では、最初は方便に過ぎなかった嘘も、ある事情により永遠につき続けなくてはならなくなったとしたらどうでしょう。途中で「嘘でしたー」って舌をペロッと出して終わりにできるのならいいのですが、その人の生命がかかっているとか重大な事情がある場合は、一度始めてしまったらタネ明かしをすることは許されません。そうなったら嘘の自転車操業といった感じに、引っ込みがつかなくなった子供の口喧嘩よろしく、竹に木を接いでいかねばなりません。
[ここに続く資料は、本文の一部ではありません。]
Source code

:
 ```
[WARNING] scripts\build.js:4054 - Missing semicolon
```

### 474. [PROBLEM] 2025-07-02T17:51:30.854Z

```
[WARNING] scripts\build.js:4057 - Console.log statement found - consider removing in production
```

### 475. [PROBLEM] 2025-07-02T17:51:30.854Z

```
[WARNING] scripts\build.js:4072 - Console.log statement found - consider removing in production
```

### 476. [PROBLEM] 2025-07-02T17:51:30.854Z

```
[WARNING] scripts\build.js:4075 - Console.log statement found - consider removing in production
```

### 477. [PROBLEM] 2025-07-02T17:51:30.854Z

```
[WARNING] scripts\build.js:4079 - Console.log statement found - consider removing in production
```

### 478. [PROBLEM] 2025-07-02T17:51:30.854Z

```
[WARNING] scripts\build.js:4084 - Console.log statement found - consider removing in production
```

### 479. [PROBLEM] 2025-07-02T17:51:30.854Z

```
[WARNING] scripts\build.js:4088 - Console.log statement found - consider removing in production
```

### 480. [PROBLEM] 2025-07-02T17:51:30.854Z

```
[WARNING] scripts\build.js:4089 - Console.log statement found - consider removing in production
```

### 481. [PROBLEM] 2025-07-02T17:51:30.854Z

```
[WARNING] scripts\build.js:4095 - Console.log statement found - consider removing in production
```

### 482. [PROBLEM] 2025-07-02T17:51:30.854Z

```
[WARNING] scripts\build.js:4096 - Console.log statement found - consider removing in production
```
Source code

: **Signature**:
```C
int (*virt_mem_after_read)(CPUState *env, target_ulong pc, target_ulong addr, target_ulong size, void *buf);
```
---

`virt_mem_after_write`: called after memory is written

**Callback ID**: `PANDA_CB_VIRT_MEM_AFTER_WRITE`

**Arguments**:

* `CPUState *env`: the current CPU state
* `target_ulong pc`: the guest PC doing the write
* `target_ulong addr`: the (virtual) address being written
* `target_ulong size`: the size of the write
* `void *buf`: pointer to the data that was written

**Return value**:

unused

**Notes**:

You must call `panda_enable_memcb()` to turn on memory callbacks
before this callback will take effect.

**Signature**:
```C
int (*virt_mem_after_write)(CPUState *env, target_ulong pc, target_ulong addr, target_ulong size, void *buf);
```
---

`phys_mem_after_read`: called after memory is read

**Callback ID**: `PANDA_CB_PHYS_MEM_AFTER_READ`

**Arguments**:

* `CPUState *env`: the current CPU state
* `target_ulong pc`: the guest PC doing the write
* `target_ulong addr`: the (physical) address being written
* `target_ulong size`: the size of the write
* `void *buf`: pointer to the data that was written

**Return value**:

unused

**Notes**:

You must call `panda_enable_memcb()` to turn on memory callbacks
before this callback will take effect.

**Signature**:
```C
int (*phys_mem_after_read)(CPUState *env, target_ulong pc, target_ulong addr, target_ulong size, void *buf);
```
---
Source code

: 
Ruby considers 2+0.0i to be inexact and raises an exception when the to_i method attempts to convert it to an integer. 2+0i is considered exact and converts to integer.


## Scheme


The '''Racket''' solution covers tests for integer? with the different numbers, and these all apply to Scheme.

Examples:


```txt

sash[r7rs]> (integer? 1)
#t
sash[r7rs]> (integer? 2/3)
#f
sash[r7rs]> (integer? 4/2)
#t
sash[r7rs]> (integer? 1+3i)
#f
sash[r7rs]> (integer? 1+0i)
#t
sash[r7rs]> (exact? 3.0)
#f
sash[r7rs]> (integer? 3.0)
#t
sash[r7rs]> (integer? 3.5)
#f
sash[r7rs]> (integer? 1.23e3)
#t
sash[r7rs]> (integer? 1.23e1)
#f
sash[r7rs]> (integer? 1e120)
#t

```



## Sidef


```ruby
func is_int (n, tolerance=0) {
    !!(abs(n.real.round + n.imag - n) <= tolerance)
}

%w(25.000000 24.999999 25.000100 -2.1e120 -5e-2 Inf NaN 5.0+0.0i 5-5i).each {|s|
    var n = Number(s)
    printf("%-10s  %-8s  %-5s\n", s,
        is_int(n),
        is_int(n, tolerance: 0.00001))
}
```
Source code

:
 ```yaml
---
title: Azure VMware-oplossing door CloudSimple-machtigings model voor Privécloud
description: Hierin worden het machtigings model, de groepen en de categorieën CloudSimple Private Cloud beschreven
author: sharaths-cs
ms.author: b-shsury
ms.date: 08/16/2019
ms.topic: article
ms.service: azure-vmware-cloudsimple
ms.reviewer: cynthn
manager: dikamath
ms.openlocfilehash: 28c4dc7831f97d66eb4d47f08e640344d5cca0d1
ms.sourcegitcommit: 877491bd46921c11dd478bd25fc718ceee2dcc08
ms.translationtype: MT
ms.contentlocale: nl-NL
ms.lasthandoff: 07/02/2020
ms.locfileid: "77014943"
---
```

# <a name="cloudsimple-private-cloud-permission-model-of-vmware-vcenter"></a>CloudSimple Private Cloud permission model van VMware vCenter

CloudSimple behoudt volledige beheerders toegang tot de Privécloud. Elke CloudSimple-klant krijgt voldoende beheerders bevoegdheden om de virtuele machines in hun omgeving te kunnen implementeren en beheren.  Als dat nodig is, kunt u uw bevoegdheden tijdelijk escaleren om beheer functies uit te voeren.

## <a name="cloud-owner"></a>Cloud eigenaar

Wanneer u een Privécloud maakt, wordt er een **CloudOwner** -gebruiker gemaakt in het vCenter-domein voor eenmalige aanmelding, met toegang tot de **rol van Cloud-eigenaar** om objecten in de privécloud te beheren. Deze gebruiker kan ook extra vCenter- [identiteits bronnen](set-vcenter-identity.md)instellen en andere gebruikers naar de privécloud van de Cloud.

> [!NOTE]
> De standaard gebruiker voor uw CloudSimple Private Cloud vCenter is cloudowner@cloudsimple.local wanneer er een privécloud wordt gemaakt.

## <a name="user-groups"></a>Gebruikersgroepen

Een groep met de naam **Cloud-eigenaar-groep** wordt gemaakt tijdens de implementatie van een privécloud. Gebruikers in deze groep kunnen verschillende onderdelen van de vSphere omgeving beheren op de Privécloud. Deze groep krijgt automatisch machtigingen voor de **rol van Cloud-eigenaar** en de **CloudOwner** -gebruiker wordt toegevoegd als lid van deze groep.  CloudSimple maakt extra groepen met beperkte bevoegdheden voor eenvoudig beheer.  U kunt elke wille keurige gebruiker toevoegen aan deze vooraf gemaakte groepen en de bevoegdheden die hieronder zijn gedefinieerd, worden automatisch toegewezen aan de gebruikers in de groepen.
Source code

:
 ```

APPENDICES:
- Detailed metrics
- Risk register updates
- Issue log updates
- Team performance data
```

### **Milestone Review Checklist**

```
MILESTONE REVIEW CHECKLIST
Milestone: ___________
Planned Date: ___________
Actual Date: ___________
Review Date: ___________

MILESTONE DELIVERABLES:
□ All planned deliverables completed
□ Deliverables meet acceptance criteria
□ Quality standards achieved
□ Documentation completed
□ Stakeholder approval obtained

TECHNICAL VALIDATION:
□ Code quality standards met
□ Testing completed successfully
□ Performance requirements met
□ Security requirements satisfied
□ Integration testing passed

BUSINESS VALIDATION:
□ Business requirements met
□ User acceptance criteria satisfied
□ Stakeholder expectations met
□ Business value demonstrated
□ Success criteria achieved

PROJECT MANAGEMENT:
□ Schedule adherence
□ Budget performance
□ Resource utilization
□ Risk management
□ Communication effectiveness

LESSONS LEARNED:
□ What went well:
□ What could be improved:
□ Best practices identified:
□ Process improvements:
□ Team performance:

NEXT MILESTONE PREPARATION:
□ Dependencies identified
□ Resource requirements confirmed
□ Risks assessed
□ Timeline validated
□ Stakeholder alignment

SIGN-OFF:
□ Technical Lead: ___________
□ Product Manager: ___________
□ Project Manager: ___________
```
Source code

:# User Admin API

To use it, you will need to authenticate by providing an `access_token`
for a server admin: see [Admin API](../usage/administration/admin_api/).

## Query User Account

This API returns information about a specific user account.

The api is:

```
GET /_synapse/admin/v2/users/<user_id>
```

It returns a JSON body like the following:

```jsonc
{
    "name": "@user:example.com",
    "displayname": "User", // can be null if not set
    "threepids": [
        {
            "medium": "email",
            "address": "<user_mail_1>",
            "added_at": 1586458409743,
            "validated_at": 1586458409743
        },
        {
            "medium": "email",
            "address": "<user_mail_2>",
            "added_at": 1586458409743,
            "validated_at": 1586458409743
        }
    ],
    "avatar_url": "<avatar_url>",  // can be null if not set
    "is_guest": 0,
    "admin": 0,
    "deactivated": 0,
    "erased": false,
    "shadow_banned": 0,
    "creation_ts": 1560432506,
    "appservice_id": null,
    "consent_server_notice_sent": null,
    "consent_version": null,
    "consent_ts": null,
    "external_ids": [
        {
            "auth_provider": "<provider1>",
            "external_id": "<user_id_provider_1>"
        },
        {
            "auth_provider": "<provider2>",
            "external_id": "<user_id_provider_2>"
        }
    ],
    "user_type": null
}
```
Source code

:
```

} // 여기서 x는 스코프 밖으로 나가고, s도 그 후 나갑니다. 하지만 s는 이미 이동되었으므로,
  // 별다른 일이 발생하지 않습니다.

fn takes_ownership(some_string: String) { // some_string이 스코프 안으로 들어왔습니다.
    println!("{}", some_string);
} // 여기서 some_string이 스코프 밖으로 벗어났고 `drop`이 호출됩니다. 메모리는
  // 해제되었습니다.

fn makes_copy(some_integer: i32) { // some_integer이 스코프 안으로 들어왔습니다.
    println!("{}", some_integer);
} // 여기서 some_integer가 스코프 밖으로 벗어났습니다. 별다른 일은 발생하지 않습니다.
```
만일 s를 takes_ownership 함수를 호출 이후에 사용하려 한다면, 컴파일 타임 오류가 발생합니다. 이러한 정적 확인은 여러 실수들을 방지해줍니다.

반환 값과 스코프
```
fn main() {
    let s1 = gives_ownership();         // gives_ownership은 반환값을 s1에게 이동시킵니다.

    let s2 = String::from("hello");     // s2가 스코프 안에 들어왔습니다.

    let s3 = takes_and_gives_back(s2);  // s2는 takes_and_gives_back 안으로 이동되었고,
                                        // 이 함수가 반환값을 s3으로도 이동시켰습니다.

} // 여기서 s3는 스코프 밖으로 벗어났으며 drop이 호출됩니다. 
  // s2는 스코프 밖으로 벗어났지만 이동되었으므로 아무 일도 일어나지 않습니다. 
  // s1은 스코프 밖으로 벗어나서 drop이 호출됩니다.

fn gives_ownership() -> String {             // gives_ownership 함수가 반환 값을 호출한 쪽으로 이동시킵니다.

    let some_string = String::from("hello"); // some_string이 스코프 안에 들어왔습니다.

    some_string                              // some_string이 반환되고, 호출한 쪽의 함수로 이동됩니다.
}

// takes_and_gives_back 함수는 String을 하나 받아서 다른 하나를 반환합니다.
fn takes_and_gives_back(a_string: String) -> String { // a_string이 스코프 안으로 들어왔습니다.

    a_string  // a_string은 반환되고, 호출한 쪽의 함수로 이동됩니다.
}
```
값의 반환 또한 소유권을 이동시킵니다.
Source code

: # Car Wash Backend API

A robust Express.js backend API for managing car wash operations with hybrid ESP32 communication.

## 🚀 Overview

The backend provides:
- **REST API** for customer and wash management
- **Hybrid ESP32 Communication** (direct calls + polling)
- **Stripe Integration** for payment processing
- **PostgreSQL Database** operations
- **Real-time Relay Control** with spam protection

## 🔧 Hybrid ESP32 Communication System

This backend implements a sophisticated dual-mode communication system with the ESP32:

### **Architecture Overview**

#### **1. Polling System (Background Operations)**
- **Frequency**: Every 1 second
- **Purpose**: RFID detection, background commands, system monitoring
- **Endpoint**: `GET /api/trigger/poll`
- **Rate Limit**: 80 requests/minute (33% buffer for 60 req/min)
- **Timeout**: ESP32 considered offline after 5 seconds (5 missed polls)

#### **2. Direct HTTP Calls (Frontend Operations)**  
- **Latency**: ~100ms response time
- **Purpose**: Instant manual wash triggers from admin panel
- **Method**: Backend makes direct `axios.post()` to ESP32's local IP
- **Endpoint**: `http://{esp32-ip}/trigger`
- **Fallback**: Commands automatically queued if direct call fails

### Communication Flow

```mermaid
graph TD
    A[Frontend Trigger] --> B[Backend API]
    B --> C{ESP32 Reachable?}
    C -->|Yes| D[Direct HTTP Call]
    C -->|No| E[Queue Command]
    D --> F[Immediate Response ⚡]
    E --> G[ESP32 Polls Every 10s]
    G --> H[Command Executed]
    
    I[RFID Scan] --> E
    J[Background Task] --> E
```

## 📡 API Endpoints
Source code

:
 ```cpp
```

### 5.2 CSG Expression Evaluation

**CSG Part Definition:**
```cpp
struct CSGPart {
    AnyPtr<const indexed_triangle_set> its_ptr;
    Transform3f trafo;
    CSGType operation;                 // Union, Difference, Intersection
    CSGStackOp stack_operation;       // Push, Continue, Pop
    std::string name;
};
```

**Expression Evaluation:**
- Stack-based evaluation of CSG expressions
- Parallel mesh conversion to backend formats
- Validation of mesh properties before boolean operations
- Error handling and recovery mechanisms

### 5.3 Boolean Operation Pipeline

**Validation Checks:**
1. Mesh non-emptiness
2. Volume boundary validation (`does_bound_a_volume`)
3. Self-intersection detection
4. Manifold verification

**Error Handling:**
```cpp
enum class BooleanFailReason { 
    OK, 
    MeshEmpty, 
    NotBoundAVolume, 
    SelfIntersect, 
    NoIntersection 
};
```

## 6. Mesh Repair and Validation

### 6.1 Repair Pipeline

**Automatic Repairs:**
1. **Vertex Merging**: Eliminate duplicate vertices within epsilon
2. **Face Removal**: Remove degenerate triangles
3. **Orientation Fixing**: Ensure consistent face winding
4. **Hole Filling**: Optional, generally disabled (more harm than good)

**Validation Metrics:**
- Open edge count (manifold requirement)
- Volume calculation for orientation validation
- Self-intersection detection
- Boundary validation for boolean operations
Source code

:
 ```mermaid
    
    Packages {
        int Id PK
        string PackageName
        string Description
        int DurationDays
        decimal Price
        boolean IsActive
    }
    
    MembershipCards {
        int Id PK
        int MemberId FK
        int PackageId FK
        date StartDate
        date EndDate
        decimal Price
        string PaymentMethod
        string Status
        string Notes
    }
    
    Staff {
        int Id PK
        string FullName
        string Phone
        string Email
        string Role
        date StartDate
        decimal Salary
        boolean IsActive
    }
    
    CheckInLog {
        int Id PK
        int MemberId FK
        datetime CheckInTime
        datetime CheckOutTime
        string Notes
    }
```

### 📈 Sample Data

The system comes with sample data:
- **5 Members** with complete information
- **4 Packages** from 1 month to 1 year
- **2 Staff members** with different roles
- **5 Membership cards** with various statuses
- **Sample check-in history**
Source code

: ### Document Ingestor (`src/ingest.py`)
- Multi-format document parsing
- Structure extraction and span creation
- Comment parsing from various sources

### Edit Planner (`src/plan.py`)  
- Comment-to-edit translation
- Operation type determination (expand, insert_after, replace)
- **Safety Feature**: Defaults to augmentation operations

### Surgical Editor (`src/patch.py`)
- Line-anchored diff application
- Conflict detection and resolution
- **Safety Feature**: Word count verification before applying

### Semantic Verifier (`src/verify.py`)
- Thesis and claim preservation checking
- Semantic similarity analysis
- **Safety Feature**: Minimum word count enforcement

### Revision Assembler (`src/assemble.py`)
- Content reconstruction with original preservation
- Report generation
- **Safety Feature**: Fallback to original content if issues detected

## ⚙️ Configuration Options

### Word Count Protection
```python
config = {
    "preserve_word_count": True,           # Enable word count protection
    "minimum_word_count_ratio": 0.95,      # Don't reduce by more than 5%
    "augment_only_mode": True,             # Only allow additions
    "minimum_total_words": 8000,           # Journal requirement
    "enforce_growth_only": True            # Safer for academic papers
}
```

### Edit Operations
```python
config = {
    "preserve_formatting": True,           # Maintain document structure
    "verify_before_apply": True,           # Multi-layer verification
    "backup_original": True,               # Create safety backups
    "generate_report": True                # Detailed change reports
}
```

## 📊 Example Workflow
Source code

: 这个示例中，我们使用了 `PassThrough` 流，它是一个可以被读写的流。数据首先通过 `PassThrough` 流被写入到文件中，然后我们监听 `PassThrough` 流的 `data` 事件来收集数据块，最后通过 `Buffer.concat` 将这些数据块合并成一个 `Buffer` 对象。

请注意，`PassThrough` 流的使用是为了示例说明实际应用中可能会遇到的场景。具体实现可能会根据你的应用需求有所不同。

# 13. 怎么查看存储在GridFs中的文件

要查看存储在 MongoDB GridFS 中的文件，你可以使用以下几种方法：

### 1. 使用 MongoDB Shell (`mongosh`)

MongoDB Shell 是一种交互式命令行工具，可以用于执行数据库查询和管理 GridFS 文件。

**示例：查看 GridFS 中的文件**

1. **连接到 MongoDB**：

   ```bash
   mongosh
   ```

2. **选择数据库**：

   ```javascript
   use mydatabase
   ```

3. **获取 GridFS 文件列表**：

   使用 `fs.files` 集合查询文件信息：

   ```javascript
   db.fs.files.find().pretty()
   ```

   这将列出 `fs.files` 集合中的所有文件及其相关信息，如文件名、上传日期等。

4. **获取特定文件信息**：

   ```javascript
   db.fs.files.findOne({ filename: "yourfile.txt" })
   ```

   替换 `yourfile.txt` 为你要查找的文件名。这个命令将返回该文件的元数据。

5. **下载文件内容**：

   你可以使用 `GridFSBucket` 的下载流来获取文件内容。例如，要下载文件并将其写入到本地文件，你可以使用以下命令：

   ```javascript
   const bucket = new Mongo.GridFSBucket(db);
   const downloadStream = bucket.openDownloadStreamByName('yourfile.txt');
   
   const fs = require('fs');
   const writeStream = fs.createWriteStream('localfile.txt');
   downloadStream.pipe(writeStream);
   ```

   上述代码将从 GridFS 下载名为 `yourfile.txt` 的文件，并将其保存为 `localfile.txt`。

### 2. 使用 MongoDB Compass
この映画は、まさにそういう話です。舞台は統一前の東ドイツ。熱心な社会主義者であった母が心臓発作により倒れ、昏睡状態に陥って意識を失ってしまった。そのまま母の意識は戻ることなく、東西ドイツは統一し、東ドイツは西側に飲み込まれる形で消滅。時代が一気に変転していく中、母が目を覚まします。ですが、過度のショックを与えてはいけないということで、一家は東ドイツ消滅は伏せておくことに。かつての社会主義者同志らの協力を得ながら、何とか母の寝室だけでの東ドイツを存続させていきますが、次第にほころびが生じ始めていきます。

歴史は歴史です。過去の一点だけを切り取って完璧に再生することなど、できることではありません。人間はいま生きている時代に沿った生き方しかできないのであり、誰もが望んだ時代を創っていけるものでもありません。ですが、時代が変わっても、国名が変わっても変わらないものがあります。それがその次代を生きている人間であり人間の心です。ですから、外の情勢がどうであれ、家族のメンバーは変わりません。家族を思う気持ちも変わりません。むしろ、家族の思いがひとつになれば、歴史は後からついてくるものと思えるのかもしれません。東ドイツは二度と戻りませんが、家族の結びつきは取り戻すことができた。この場面でつく嘘は、最大の愛情表現だと思いたいです。